Takahashi's artwork is born of a rigorous process of observation and revision. The artist works meticulously on his pieces, starting by drawing many similar rough sketches, and then letting them sit for a time so that he can stand back and contemplate them as if they were real landscapes viewed through a window.
However, Takahashi's finished works show little more than a glimpse of the exhaustive character of his creative process. Not even a hint of his tireless modus operandi of adjusting and re-adjusting remains. Rather, the viewer is left with no doubt in their mind that the soft focus and liberal placement of forms on his canvases was divined right from the start. Takahashi has earned many fans over the years with his dexterous and impulsive line drawings, but has since expanded this impulsive nature into a laborious process of observation and modification, which continues to marvel viewers today with the rich and languid fruits of his labor.

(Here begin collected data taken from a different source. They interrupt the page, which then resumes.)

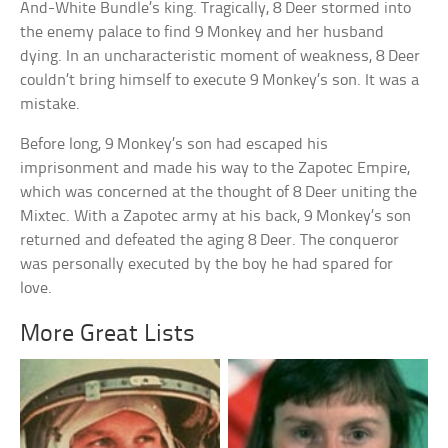
And-White Bundle’s king. Tragically, 8 Deer stormed into
the enemy palace to find 9 Monkey and her husband
dying. In an uncharacteristic moment of weakness, 8 Deer
couldn’t bring himself to execute 9 Monkey’s son. It was a
mistake.
Before long, 9 Monkey’s son had escaped his
imprisonment and made his way to the Zapotec Empire,
which was concerned at the thought of 8 Deer uniting the
Mixtec. With a Zapotec army at his back, 9 Monkey’s son
returned and defeated the aging 8 Deer. The conqueror
was personally executed by the boy he had spared for
love.
More Great Lists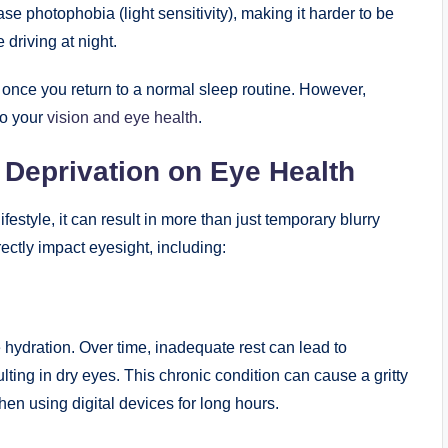
e photophobia (light sensitivity), making it harder to be
 driving at night.
nce you return to a normal sleep routine. However,
to your
vision and eye health
.
 Deprivation on Eye Health
festyle, it can result in more than just temporary blurry
rectly impact eyesight, including:
e hydration. Over time, inadequate rest can lead to
lting in dry eyes. This chronic condition can cause a gritty
hen using digital devices for long hours.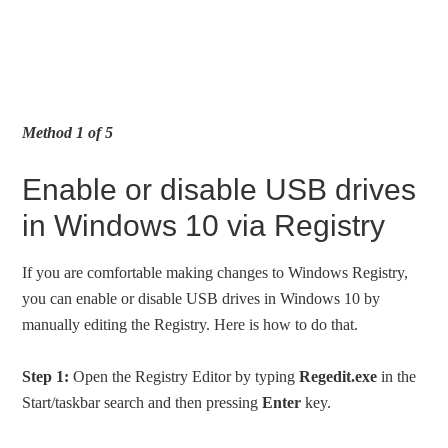
Method 1 of 5
Enable or disable USB drives
in Windows 10 via Registry
If you are comfortable making changes to Windows Registry,
you can enable or disable USB drives in Windows 10 by
manually editing the Registry. Here is how to do that.
Step 1:
Open the Registry Editor by typing
Regedit.exe
in the
Start/taskbar search and then pressing
Enter
key.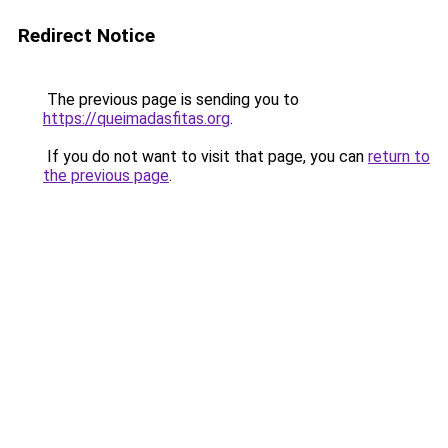
Redirect Notice
The previous page is sending you to
https://queimadasfitas.org
.
If you do not want to visit that page, you can
return to
the previous page
.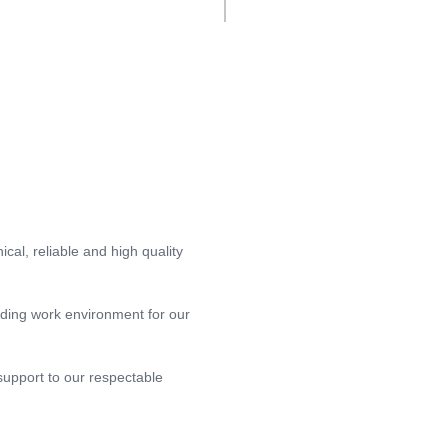
ical, reliable and high quality
rding work environment for our
support to our respectable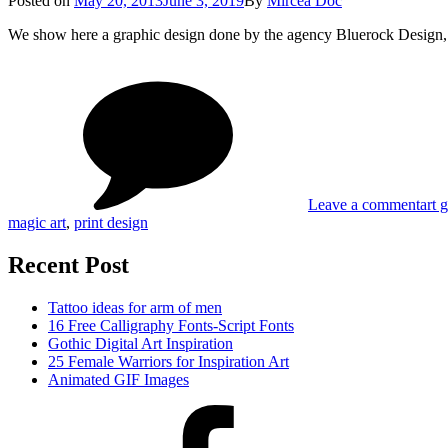
Posted on
May 20, 2013
June 3, 2019
By
Mircea Doc
on
We show here a graphic design done by the agency Bluerock Design,
on
Tag
Blue
Desi
Coas
Fina
Leave a comment
art 
magic art
,
print design
Recent Post
Tattoo ideas for arm of men
16 Free Calligraphy Fonts-Script Fonts
Gothic Digital Art Inspiration
25 Female Warriors for Inspiration Art
Animated GIF Images
Facebook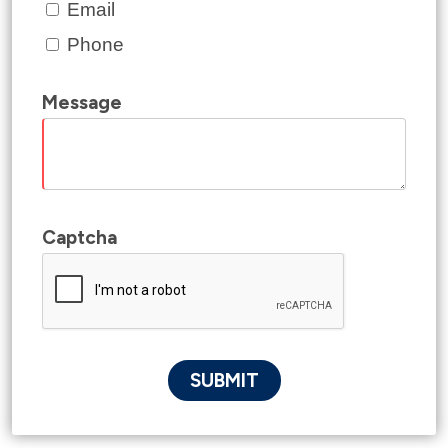
Email
Phone
Message
Captcha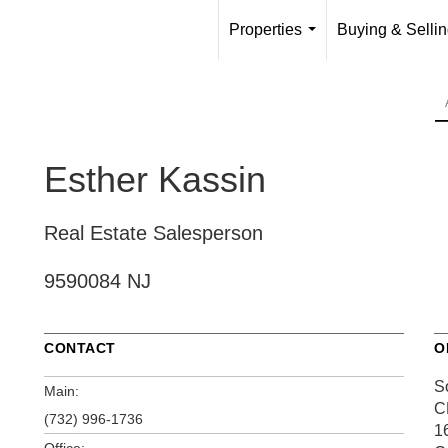
Properties
Buying & Selli
...
Esther Kassin
Real Estate Salesperson
9590084 NJ
CONTACT
O
S
Main:
C
(732) 996-1736
1
Office: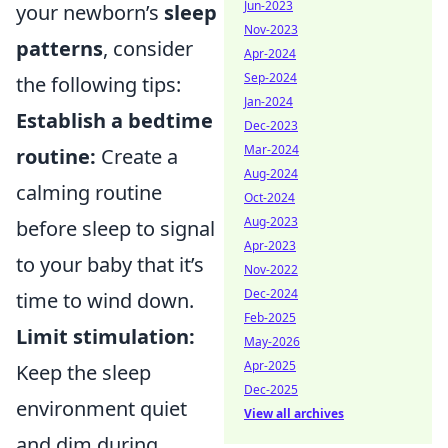
Jun-2023
your newborn’s
sleep
Nov-2023
patterns
, consider
Apr-2024
Sep-2024
the following tips:
Jan-2024
Establish a bedtime
Dec-2023
Mar-2024
routine:
Create a
Aug-2024
calming routine
Oct-2024
Aug-2023
before sleep to signal
Apr-2023
to your baby that it’s
Nov-2022
Dec-2024
time to wind down.
Feb-2025
Limit stimulation:
May-2026
Apr-2025
Keep the sleep
Dec-2025
environment quiet
View all archives
and dim during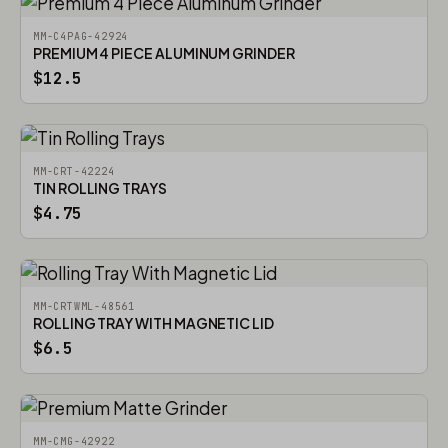
MM-C4PAG-42924
PREMIUM 4 PIECE ALUMINUM GRINDER
$12.5
MM-CRT-42224
TIN ROLLING TRAYS
$4.75
MM-CRTWML-48561
ROLLING TRAY WITH MAGNETIC LID
$6.5
MM-CMG-42922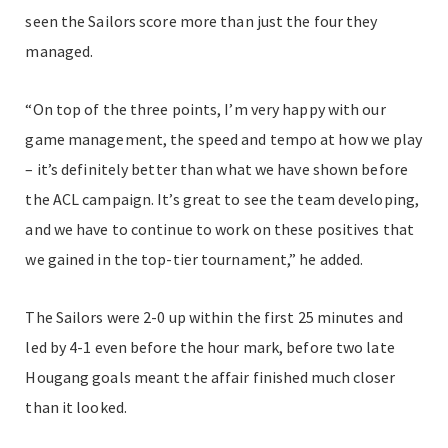
seen the Sailors score more than just the four they
managed.
“On top of the three points, I’m very happy with our
game management, the speed and tempo at how we play
– it’s definitely better than what we have shown before
the ACL campaign. It’s great to see the team developing,
and we have to continue to work on these positives that
we gained in the top-tier tournament,” he added.
The Sailors were 2-0 up within the first 25 minutes and
led by 4-1 even before the hour mark, before two late
Hougang goals meant the affair finished much closer
than it looked.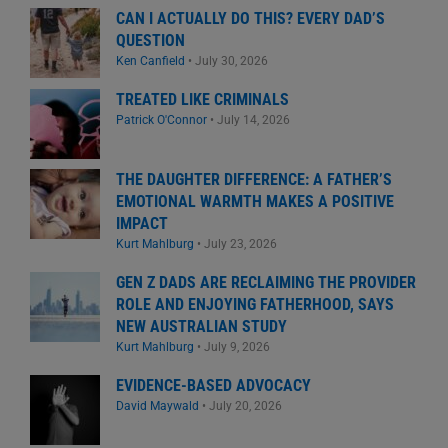
CAN I ACTUALLY DO THIS? EVERY DAD’S
QUESTION
Ken Canfield
•
July 30, 2026
TREATED LIKE CRIMINALS
Patrick O'Connor
•
July 14, 2026
THE DAUGHTER DIFFERENCE: A FATHER’S
EMOTIONAL WARMTH MAKES A POSITIVE
IMPACT
Kurt Mahlburg
•
July 23, 2026
GEN Z DADS ARE RECLAIMING THE PROVIDER
ROLE AND ENJOYING FATHERHOOD, SAYS
NEW AUSTRALIAN STUDY
Kurt Mahlburg
•
July 9, 2026
EVIDENCE-BASED ADVOCACY
David Maywald
•
July 20, 2026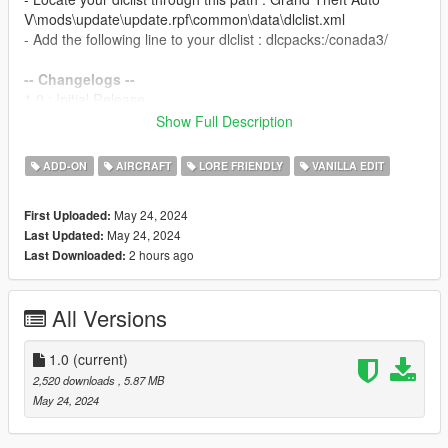
V\mods\update\update.rpf\common\data\dlclist.xml
- Add the following line to your dlclist : dlcpacks:/conada3/
-- Changelogs --
1.0 : Initial Release
Show Full Description
-- TERMS --
- You can use this mod on your multiplayer server but give
ADD-ON
AIRCRAFT
LORE FRIENDLY
VANILLA EDIT
credits to this page mod.
- Do not monetise this mod in any way possible.
May 24, 2024
First Uploaded:
- Do not repost this mod ANYWHERE.
May 24, 2024
Last Updated:
- Do not edit or take assets from this model unless you have
2 hours ago
Last Downloaded:
the rights from the original creator of the asset.
-- CREDITS --
All Versions
L'kid - Model Edits
Rockstar - Conada model
1.0
(current)
2,520 downloads
, 5.87 MB
May 24, 2024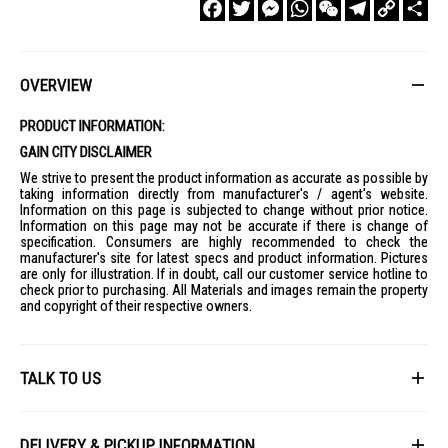
Facebook
Twitter
Messenger
WhatsApp
WeChat
Telegram
Copy
Sha
Link
OVERVIEW
PRODUCT INFORMATION:
GAIN CITY DISCLAIMER
We strive to present the product information as accurate as possible by
taking information directly from manufacturer's / agent's website.
Information on this page is subjected to change without prior notice.
Information on this page may not be accurate if there is change of
specification. Consumers are highly recommended to check the
manufacturer's site for latest specs and product information. Pictures
are only for illustration. If in doubt, call our customer service hotline to
check prior to purchasing. All Materials and images remain the property
and copyright of their respective owners.
TALK TO US
First Name
DELIVERY & PICKUP INFORMATION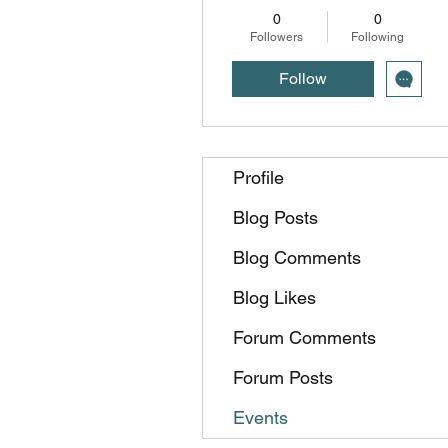
0
0
Followers
Following
Follow
Profile
Blog Posts
Blog Comments
Blog Likes
Forum Comments
Forum Posts
Events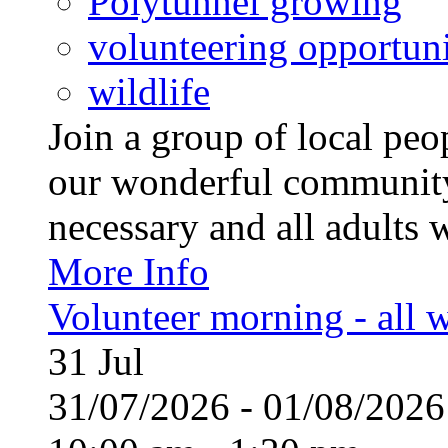
Polytunnel growing
volunteering opportuni
wildlife
Join a group of local pe
our wonderful community
necessary and all adults 
More Info
Volunteer morning - all
31
Jul
31/07/2026 - 01/08/20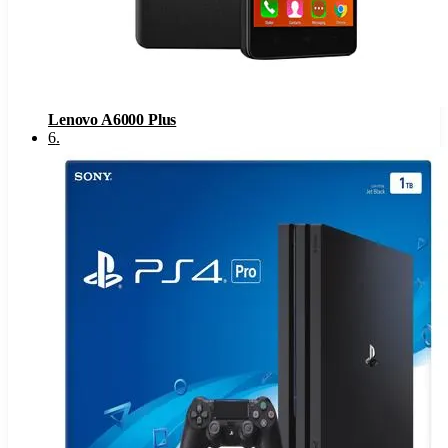
Lenovo A6000 Plus
6
.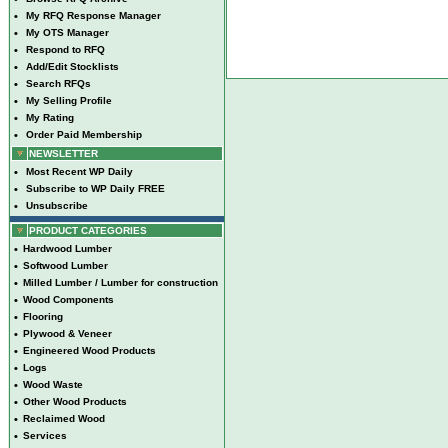
•
My RFQ Response Manager
•
My OTS Manager
•
Respond to RFQ
•
Add/Edit Stocklists
•
Search RFQs
•
My Selling Profile
•
My Rating
•
Order Paid Membership
NEWSLETTER
•
Most Recent WP Daily
•
Subscribe to WP Daily FREE
•
Unsubscribe
PRODUCT CATEGORIES
•
Hardwood Lumber
•
Softwood Lumber
•
Milled Lumber / Lumber for construction
•
Wood Components
•
Flooring
•
Plywood & Veneer
•
Engineered Wood Products
•
Logs
•
Wood Waste
•
Other Wood Products
•
Reclaimed Wood
•
Services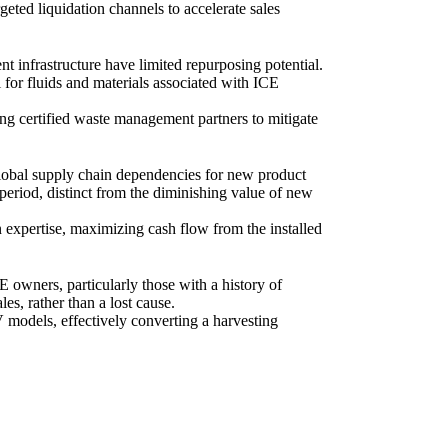
geted liquidation channels to accelerate sales
t infrastructure have limited repurposing potential.
l for fluids and materials associated with ICE
ng certified waste management partners to mitigate
h global supply chain dependencies for new product
d period, distinct from the diminishing value of new
 expertise, maximizing cash flow from the installed
 owners, particularly those with a history of
es, rather than a lost cause.
V models, effectively converting a harvesting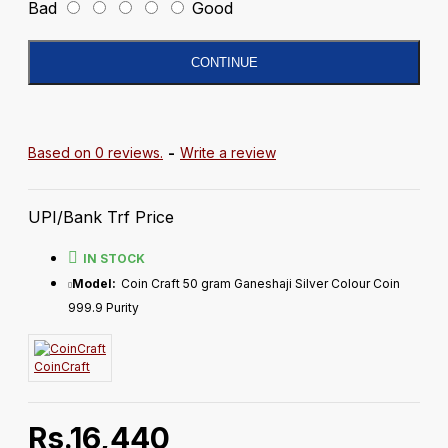
Bad
Good
CONTINUE
Based on 0 reviews.
-
Write a review
UPI/Bank Trf Price
IN STOCK
Model:
Coin Craft 50 gram Ganeshaji Silver Colour Coin
999.9 Purity
CoinCraft
Rs.16,440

Citation from the book, BASE Gallery made in 2007. The TEXT is by Mr. Takahashi himself:
"Starting in about 1990 my works began taking more time to complete. Even though I really want to finish them quickly things just seem to take more time. I want the work to be light and effortless, but also rich in character.
About 90% of the work is completed right at the beginning, but it`s that final 10% that takes several months. Even when I think a work is finished, when I look at it the next morning something just doesn`t seem right. I take a longer look at the work all over, and all of a sudden it clicks and I figure out where the flaw lies I think if I fix that then the work will be done. I pick up my brush, spend the day fixing the problem and then go back to sleep, but the next morning something still seems wrong.
When I look back on these years I have to give myself a pat on the back, but I also can`t help thinking to myself that I have been doing the dame thing repeatedly all the while."